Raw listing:
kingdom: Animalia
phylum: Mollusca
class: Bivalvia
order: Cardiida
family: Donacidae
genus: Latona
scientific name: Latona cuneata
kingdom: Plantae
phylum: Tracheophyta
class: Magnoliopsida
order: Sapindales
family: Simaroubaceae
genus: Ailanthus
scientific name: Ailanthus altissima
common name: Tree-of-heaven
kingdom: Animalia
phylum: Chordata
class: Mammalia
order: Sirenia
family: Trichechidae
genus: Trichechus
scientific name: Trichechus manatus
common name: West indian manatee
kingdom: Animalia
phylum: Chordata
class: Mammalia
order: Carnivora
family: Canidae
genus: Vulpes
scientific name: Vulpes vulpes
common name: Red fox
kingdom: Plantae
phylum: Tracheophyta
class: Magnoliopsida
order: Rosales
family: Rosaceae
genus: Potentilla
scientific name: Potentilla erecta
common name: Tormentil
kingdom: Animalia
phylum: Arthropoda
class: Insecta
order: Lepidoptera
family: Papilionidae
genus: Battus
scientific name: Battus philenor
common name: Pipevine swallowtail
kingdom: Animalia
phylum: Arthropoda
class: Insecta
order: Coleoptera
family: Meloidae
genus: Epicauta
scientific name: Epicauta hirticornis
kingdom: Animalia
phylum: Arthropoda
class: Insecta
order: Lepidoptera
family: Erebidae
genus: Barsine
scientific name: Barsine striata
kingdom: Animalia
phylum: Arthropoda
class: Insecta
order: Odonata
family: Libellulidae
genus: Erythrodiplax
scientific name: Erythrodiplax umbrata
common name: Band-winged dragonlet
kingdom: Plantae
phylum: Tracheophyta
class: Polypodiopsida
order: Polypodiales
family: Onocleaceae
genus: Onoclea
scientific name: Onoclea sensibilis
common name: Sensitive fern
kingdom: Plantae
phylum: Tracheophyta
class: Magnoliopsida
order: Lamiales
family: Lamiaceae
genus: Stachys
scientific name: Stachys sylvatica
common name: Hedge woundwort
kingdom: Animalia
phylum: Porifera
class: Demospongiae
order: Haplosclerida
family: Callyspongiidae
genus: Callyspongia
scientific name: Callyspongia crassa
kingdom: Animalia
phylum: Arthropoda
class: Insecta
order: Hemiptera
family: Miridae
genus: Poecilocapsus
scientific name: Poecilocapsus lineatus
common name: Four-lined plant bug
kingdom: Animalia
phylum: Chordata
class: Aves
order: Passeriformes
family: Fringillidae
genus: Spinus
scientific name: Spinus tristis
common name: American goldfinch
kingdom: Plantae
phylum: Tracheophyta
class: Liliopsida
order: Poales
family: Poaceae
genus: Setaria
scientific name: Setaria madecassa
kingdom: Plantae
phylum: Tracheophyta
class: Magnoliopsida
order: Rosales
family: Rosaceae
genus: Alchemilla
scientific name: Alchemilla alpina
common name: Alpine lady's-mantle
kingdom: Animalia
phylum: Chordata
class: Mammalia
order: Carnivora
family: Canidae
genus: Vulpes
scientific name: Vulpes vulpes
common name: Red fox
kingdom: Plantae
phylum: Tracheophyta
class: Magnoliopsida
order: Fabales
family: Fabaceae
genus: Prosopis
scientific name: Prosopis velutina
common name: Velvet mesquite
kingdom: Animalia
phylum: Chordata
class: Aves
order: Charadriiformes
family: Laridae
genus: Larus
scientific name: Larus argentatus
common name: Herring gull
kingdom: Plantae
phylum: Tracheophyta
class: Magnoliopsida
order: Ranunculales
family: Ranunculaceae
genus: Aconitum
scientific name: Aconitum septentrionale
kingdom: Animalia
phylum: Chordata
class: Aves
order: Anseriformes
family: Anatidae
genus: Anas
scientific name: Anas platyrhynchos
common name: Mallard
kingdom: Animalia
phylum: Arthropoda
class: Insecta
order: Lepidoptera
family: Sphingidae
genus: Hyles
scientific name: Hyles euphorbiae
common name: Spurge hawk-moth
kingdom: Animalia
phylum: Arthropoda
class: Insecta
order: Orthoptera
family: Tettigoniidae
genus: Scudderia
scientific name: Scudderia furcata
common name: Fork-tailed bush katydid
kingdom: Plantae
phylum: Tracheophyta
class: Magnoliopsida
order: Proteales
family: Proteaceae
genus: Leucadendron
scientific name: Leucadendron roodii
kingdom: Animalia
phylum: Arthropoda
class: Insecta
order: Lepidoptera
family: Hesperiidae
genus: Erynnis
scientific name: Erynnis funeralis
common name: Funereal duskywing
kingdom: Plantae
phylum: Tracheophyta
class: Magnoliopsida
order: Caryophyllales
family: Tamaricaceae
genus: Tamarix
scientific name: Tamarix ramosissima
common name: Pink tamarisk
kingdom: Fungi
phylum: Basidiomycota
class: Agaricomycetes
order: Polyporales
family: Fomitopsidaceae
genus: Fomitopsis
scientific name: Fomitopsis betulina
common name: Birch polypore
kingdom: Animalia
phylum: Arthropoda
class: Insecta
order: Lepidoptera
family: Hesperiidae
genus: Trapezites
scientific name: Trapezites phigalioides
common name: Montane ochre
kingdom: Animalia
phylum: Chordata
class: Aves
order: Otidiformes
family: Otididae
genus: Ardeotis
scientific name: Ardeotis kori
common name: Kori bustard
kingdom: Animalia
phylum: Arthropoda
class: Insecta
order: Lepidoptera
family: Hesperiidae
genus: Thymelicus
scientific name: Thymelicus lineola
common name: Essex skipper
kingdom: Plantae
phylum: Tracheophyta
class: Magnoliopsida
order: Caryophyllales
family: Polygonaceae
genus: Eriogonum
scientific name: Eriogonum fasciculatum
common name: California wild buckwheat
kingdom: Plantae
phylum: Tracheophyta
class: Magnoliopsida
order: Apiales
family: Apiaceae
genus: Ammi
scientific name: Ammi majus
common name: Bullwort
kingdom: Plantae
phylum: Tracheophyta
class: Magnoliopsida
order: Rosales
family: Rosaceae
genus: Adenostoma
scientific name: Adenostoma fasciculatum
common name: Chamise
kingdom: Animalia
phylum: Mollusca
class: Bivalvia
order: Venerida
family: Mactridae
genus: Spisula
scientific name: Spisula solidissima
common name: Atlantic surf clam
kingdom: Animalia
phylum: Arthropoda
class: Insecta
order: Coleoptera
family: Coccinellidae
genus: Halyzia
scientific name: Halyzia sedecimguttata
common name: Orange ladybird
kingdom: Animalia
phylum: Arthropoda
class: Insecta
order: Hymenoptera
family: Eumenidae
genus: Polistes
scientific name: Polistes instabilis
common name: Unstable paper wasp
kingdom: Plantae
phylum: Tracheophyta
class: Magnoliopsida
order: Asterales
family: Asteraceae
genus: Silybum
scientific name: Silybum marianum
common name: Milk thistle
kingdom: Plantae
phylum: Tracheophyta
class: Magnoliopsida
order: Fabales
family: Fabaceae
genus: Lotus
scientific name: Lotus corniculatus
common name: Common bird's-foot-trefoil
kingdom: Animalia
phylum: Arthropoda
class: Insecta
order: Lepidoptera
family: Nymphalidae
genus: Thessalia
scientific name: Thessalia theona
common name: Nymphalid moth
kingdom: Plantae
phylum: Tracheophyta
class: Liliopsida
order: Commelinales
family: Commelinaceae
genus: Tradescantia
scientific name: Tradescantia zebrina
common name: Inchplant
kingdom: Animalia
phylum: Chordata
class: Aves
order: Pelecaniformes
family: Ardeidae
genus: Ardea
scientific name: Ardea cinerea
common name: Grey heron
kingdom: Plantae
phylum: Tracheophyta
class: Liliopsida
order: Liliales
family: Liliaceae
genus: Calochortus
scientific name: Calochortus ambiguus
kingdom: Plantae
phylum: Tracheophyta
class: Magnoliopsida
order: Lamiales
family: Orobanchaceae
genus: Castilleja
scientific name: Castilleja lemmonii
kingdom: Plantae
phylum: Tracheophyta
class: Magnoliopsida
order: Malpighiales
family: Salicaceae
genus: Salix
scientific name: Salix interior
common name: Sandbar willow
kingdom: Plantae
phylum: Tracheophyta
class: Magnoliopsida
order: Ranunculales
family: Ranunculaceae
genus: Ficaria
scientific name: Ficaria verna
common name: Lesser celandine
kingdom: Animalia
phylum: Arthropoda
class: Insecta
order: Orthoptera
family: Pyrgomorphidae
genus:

### DIRECTIONS FOR THIS TASK
Please print the lines of the listing above, starting at its first line and ending at the line that contains "genus: Spinus", both included.

### THE OUTPUT
kingdom: Animalia
phylum: Mollusca
class: Bivalvia
order: Cardiida
family: Donacidae
genus: Latona
scientific name: Latona cuneata
kingdom: Plantae
phylum: Tracheophyta
class: Magnoliopsida
order: Sapindales
family: Simaroubaceae
genus: Ailanthus
scientific name: Ailanthus altissima
common name: Tree-of-heaven
kingdom: Animalia
phylum: Chordata
class: Mammalia
order: Sirenia
family: Trichechidae
genus: Trichechus
scientific name: Trichechus manatus
common name: West indian manatee
kingdom: Animalia
phylum: Chordata
class: Mammalia
order: Carnivora
family: Canidae
genus: Vulpes
scientific name: Vulpes vulpes
common name: Red fox
kingdom: Plantae
phylum: Tracheophyta
class: Magnoliopsida
order: Rosales
family: Rosaceae
genus: Potentilla
scientific name: Potentilla erecta
common name: Tormentil
kingdom: Animalia
phylum: Arthropoda
class: Insecta
order: Lepidoptera
family: Papilionidae
genus: Battus
scientific name: Battus philenor
common name: Pipevine swallowtail
kingdom: Animalia
phylum: Arthropoda
class: Insecta
order: Coleoptera
family: Meloidae
genus: Epicauta
scientific name: Epicauta hirticornis
kingdom: Animalia
phylum: Arthropoda
class: Insecta
order: Lepidoptera
family: Erebidae
genus: Barsine
scientific name: Barsine striata
kingdom: Animalia
phylum: Arthropoda
class: Insecta
order: Odonata
family: Libellulidae
genus: Erythrodiplax
scientific name: Erythrodiplax umbrata
common name: Band-winged dragonlet
kingdom: Plantae
phylum: Tracheophyta
class: Polypodiopsida
order: Polypodiales
family: Onocleaceae
genus: Onoclea
scientific name: Onoclea sensibilis
common name: Sensitive fern
kingdom: Plantae
phylum: Tracheophyta
class: Magnoliopsida
order: Lamiales
family: Lamiaceae
genus: Stachys
scientific name: Stachys sylvatica
common name: Hedge woundwort
kingdom: Animalia
phylum: Porifera
class: Demospongiae
order: Haplosclerida
family: Callyspongiidae
genus: Callyspongia
scientific name: Callyspongia crassa
kingdom: Animalia
phylum: Arthropoda
class: Insecta
order: Hemiptera
family: Miridae
genus: Poecilocapsus
scientific name: Poecilocapsus lineatus
common name: Four-lined plant bug
kingdom: Animalia
phylum: Chordata
class: Aves
order: Passeriformes
family: Fringillidae
genus: Spinus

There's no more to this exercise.